* [과제 안내]: 아래의 줄을 한 글자도 바꾸지 말고 옮겨 적으세요. 그림은 답에 넣지 마세요.

== 제시된 자료 ==

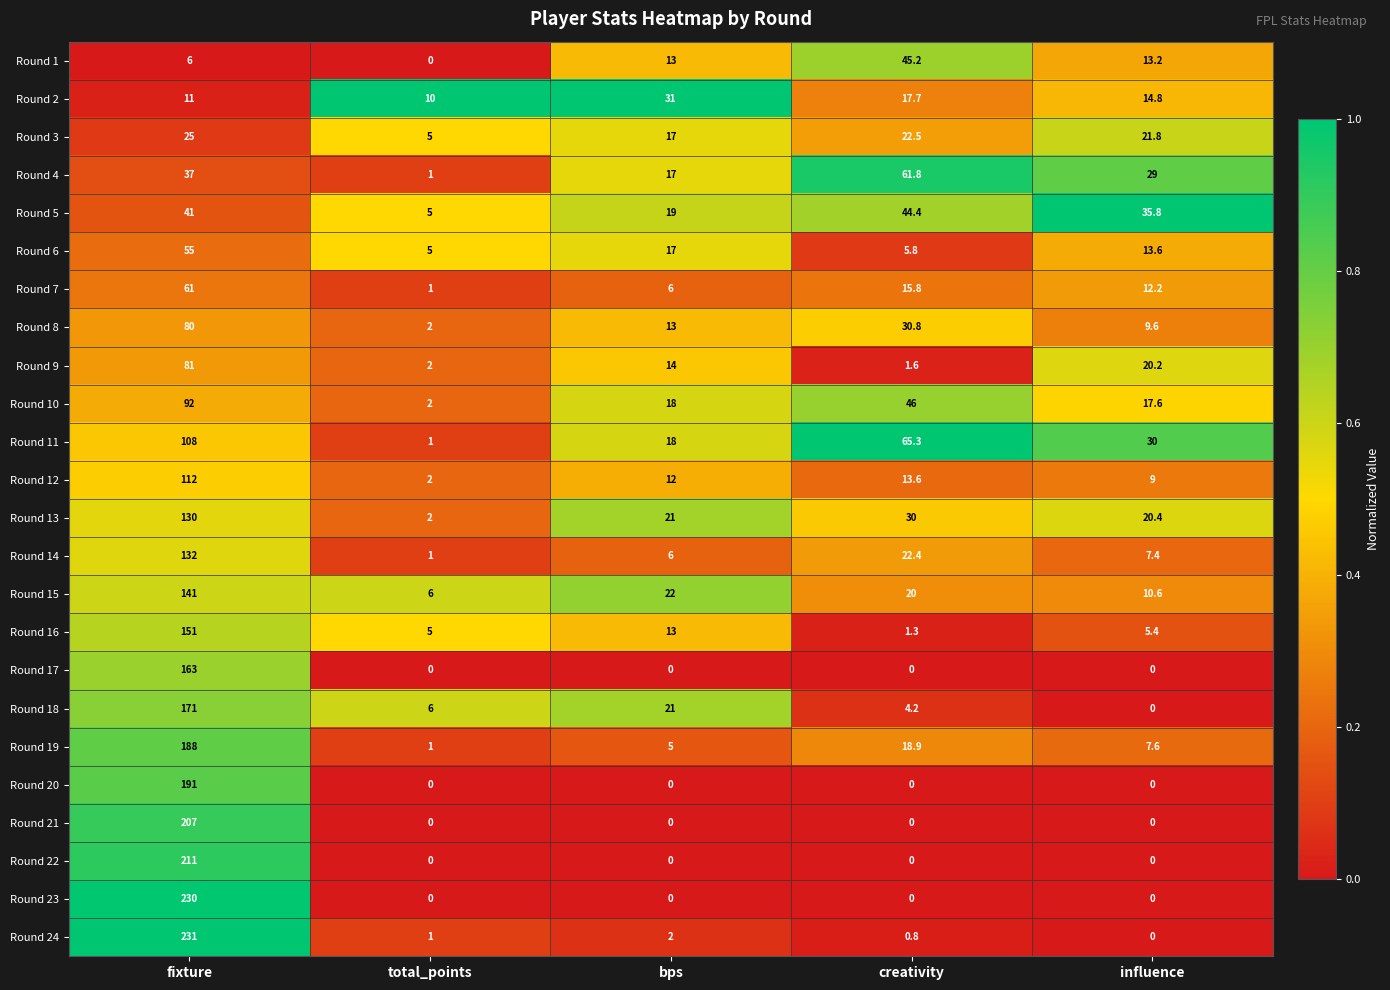

What is the highest value of the Round 4 series?

61.8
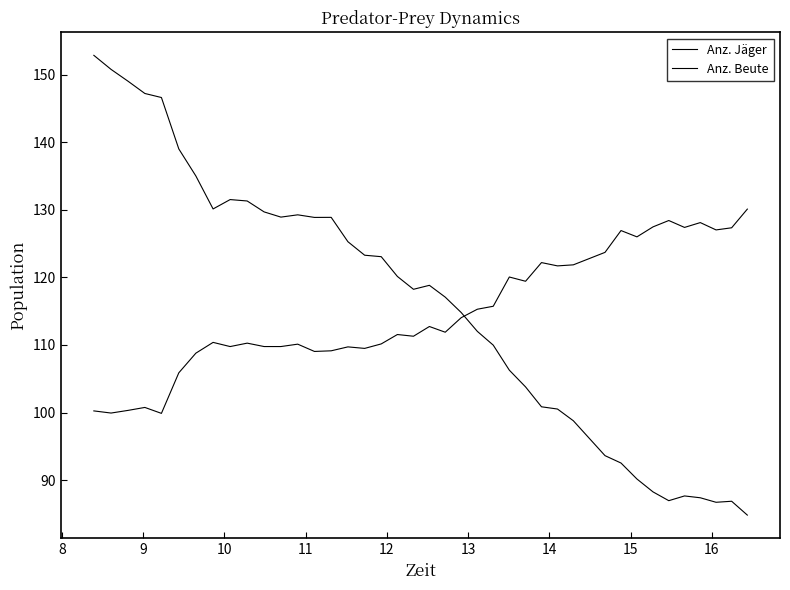

How many times do Anz. Jäger and Anz. Beute cross each other?

1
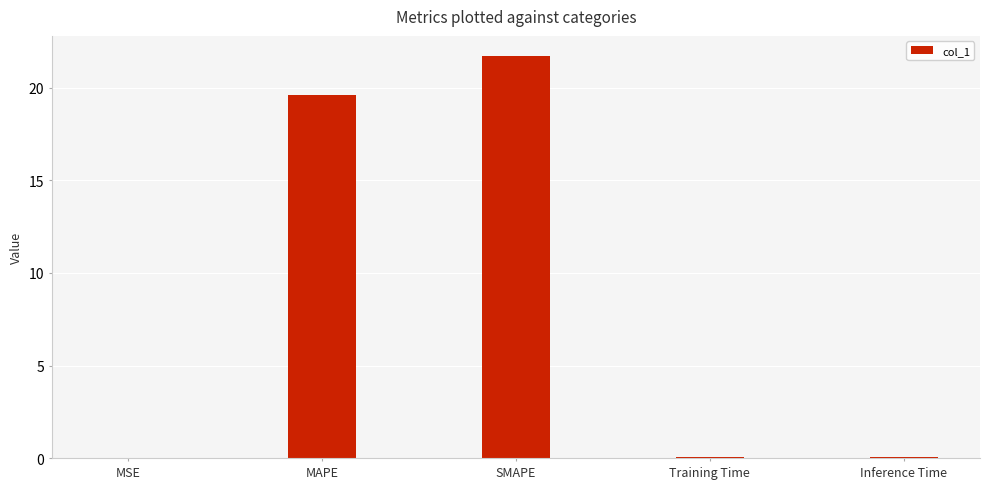

Are the bars horizontal?

No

===

* [과제 결과]:
What is the highest value of the Round 4 series?

61.8

How many times do Anz. Jäger and Anz. Beute cross each other?

1

Are the bars horizontal?

No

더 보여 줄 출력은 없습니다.